駅前は大粒の雨。駅前の旅館案内所に駆け込む。少し走っただけで濡れる。どこか空いている旅館はないか尋ねるが、二部屋で小さな部屋は皆無だった。ご一緒なら二軒空いていますと言われて、陽子に尋ねる。
「私は気にしないから、いいわよ」そう言うから、その旅館を紹介してもらったが、一軒は凄く小さな部屋。片方は露天風呂付の部屋だった。正造は高級な方にしなければ今夜は大変だと高級旅館にしたのだ。予約の間にもう一つの旅館も満員になった。後から後から客が来た、もう一歩で野宿か。今夜はラブホも満員だな、そう思いながら陽子に「旅館、ギリギリ確保出来たよ」と言うと「おじさん、ごめんね、明日の仕事出来なくなったね」と恐縮顔で言うのだった。
タクシーに乗り込んで目的の旅館に到着。
「おじさん、高級旅館だよ、ここ」
立派な造りに驚く陽子。
「ここしか、空きがなかったのだよ」
ロビーに入るだけで高級感いっぱいで、仲居が抹茶と和菓子を盆に載せ、宿泊名簿を持参してきた。田宮正造、娘陽子と記入した。

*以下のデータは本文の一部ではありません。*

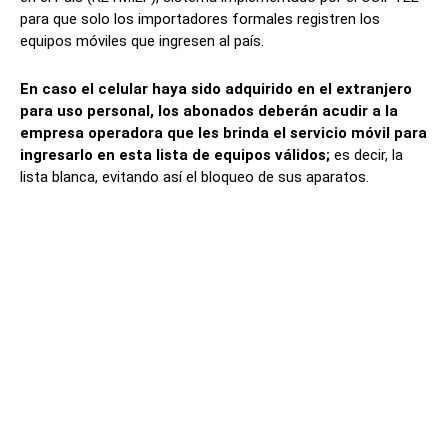
para que solo los importadores formales registren los
equipos móviles que ingresen al país.
En caso el celular haya sido adquirido en el extranjero
para uso personal, los abonados deberán acudir a la
empresa operadora que les brinda el servicio móvil para
ingresarlo en esta lista de equipos válidos;
es decir, la
lista blanca, evitando así el bloqueo de sus aparatos.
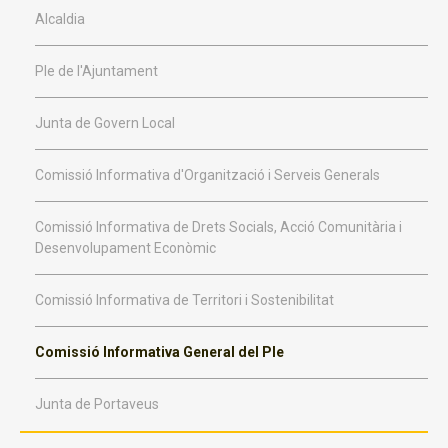
Alcaldia
Ple de l'Ajuntament
Junta de Govern Local
Comissió Informativa d'Organització i Serveis Generals
Comissió Informativa de Drets Socials, Acció Comunitària i
Desenvolupament Econòmic
Comissió Informativa de Territori i Sostenibilitat
Comissió Informativa General del Ple
Junta de Portaveus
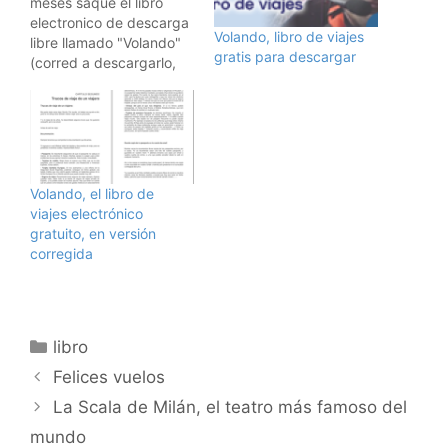
meses saqué el libro
electronico de descarga
Volando, libro de viajes
libre llamado "Volando"
gratis para descargar
(corred a descargarlo,
que me los quitan de las
manos). Esta es la
versión que he
publicado en la Amazon,
que podéis descargar
(pagando, por
Volando, el libro de
desgracia) en vuestros
viajes electrónico
Kindles. En cualquiera de
gratuito, en versión
los dos casos, paguéis…
corregida
Categorías
libro
Felices vuelos
La Scala de Milán, el teatro más famoso del
mundo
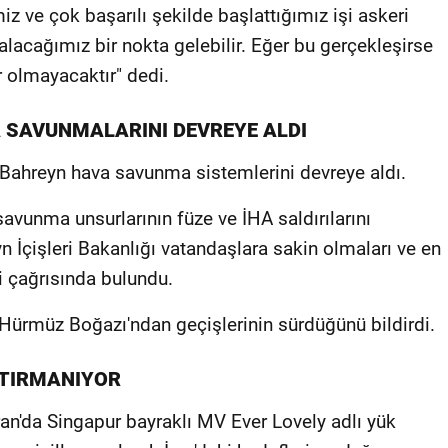
ve çok başarılı şekilde başlattığımız işi askeri
acağımız bir nokta gelebilir. Eğer bu gerçekleşirse
r olmayacaktır" dedi.
 SAVUNMALARINI DEVREYE ALDI
e Bahreyn hava savunma sistemlerini devreye aldı.
 savunma unsurlarının füze ve İHA saldırılarını
yn İçişleri Bakanlığı vatandaşlara sakin olmaları ve en
i çağrısında bulundu.
Hürmüz Boğazı'ndan geçişlerinin sürdüğünü bildirdi.
 TIRMANIYOR
ran'da Singapur bayraklı MV Ever Lovely adlı yük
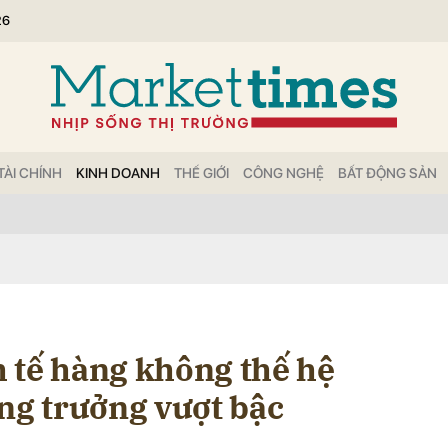
26
bình luận
TÀI CHÍNH
KINH DOANH
THẾ GIỚI
CÔNG NGHỆ
BẤT ĐỘNG SẢN
Hủy
G
 tế hàng không thế hệ
ăng trưởng vượt bậc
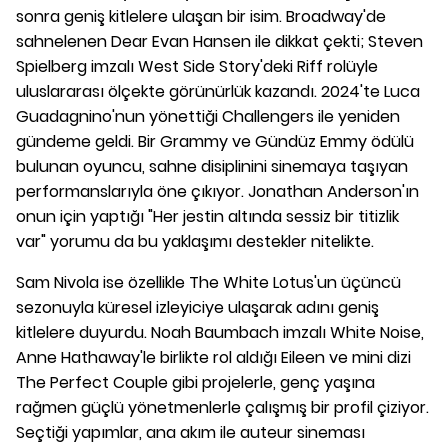
sonra geniş kitlelere ulaşan bir isim. Broadway'de
sahnelenen Dear Evan Hansen ile dikkat çekti; Steven
Spielberg imzalı West Side Story'deki Riff rolüyle
uluslararası ölçekte görünürlük kazandı. 2024'te Luca
Guadagnino'nun yönettiği Challengers ile yeniden
gündeme geldi. Bir Grammy ve Gündüz Emmy ödülü
bulunan oyuncu, sahne disiplinini sinemaya taşıyan
performanslarıyla öne çıkıyor. Jonathan Anderson'ın
onun için yaptığı "Her jestin altında sessiz bir titizlik
var" yorumu da bu yaklaşımı destekler nitelikte.
Sam Nivola ise özellikle The White Lotus'un üçüncü
sezonuyla küresel izleyiciye ulaşarak adını geniş
kitlelere duyurdu. Noah Baumbach imzalı White Noise,
Anne Hathaway'le birlikte rol aldığı Eileen ve mini dizi
The Perfect Couple gibi projelerle, genç yaşına
rağmen güçlü yönetmenlerle çalışmış bir profil çiziyor.
Seçtiği yapımlar, ana akım ile auteur sineması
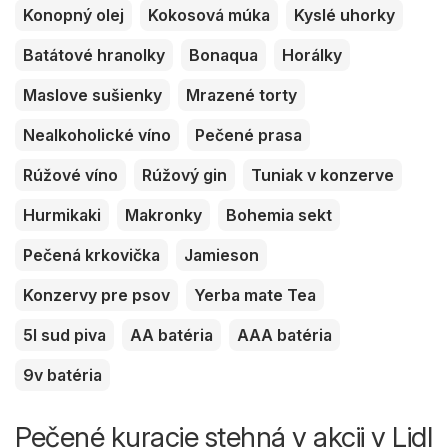
Konopný olej
Kokosová múka
Kyslé uhorky
Batátové hranolky
Bonaqua
Horálky
Maslove sušienky
Mrazené torty
Nealkoholické víno
Pečené prasa
Rúžové víno
Rúžový gin
Tuniak v konzerve
Hurmikaki
Makronky
Bohemia sekt
Pečená krkovička
Jamieson
Konzervy pre psov
Yerba mate Tea
5l sud piva
AA batéria
AAA batéria
9v batéria
Pečené kuracie stehná v akcii v Lidl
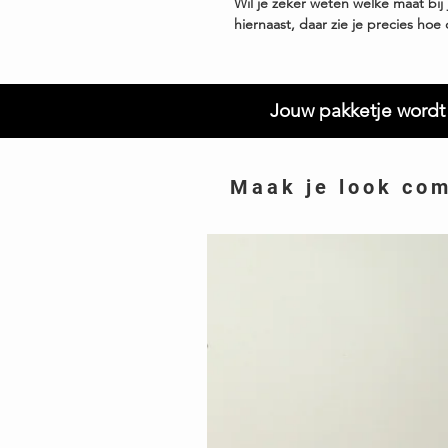
Wil je zeker weten welke maat bij 
hiernaast, daar zie je precies hoe di
Jouw pakketje wordt 
Maak je look co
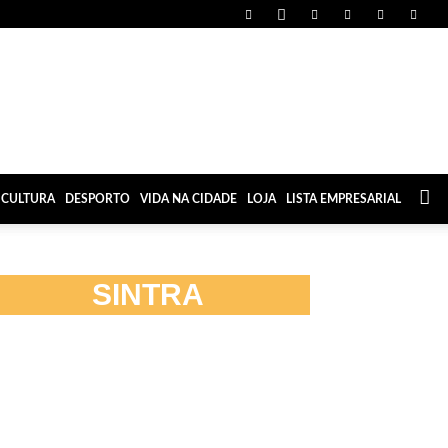
CULTURA
DESPORTO
VIDA NA CIDADE
LOJA
LISTA EMPRESARIAL
SINTRA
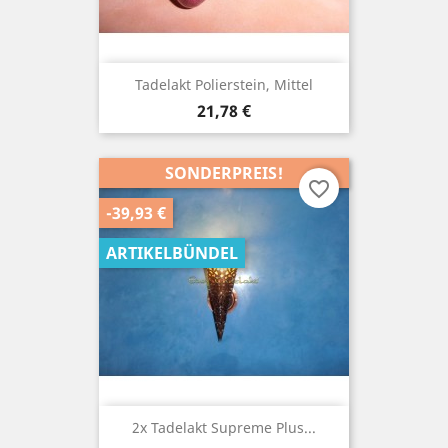
Tadelakt Polierstein, Mittel
Preis
21,78 €
SONDERPREIS!
favorite_border
-39,93 €
ARTIKELBÜNDEL
2x Tadelakt Supreme Plus...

すると仲居が「綺麗なお嬢様ですね」と笑いながら言った。
「参りました、東京見物の帰りに台風で」
「新幹線が止まりましたからね」
大浴場の説明と明日の朝食の時間を聞いて部屋に案内をされた。
部屋に入ると陽子が感嘆の声を発した。
「凄いわ、お父さん、露天風呂が二つもあるよ、浴槽にテレビも付いているわ」
陽子の声の中、仲居が「夕食は七時半から、お食事処で」と言うと部屋を出て行った。
「おじさんは外のお風呂、私はこちらね、もう一度入る時は交代でね」
そうは、言ってもほとんど見える。浴衣に着替えると自然と見える。ベッドも低床の広いセミダブルのツインだ。陽子の喜びよりも困る正造だった。自分を制御出来るのだろうか? それが心配だったのだ。早速、中の湯船にお湯を溜める陽子。思い切って聞いてみる「おじさんと一緒で恐くないの?」
「全く。お父さんだから。それに、襲ったら責任取ってくれるでしょう」

「そりゃ、そうだけれど」
正造は責任取りたいよ、出来るなら、と心で叫ぶのだ。
「ここから出てね、私お風呂入るの、髪も濡れたから洗いたいの、見ちゃあ、駄目よ」
そう言って正造を風呂場から押し出した、複雑な心境の正造だった。